Karen Marlyse Fiebig 1 , Johannes Lach 1 , Barbara Schmidt 2 , Jutta Eichler 1
  1. Friedrich-Alexander-Universität Erlangen-Nürnberg, Erlangen, Bavaria, Germany
  2. Universität Regensburg, Regensburg, Bavaria, Germany

The chemokine receptor CXCR4 and its endogenous ligand, the stromal derived factor 1α (SDF-1α), are involved in many physiological processes, as well as diseases like cancer and human immunodeficiency virus 1 (HIV-1) infection. [1] In HIV-1 infection CXCR4 functions as a coreceptor enabling virus entry into its host cell. Interaction of the viral envelope glycoprotein gp120 with CXCR4 triggers conformational changes within gp120 that finally result in the fusion of viral and human cell membranes. [2] Especially the extracellular loops (ECLs) of CXCR4 are involved in binding to gp120. [3]

 

We have previously developed a peptide, termed CX4M1, which represents the three ECLs of CXCR4. This peptide was shown to selectively bind to gp120 of HIV-1 strains that use CXCR4 as a coreceptor for cell entry (X4-tropic), but not to gp120 from CCR5 using HIV-1 [4]. This selectivity was also observed for the interaction of CX4M1 with V3-loop peptides, which present an important part of the coreceptor binding site of gp120 [5]. Furthermore, CX4M1 was shown to selectively inhibit the infection of cells with X4-tropic HIV-1 [4], bind to the endogenous CXCR4 ligand SDF-1α, as well as inhibit SDF-1α signaling [6].

 

Strategies to optimize CX4M1, including extensive sequence modification with special emphasis on charge-exchange variants, sequence truncation, as well as homodimerization, resulted in peptides with considerably improved affinity to gp120 and SDF-1a, respectively, as well as HIV-1 neutralizing capacity.

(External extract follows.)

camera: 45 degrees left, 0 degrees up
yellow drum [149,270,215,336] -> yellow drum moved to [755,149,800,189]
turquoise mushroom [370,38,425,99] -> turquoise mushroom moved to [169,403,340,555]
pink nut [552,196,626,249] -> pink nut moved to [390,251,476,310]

  1. [1] M. Z. Ratajczak et al., Leukemia 2006, 20, 1915-1924.
  2. [2] E. A. Berger et al., Annu. Rev. Immunol. 1999, 17, 657-700.
  3. [3] T. Dragic, J.Gen. Virol. 2001, 82, 1807-1814.
  4. [4] K. Möbius et al., Chem. Eur. J. 2012, 18, 8292-8295.
  5. [5] A. Groß et al., Front. Immunol. 2013, 4, 257.
  6. [6] A. Groß et al., Bioorg. Med. Chem. 2015, 23, 4050–4055.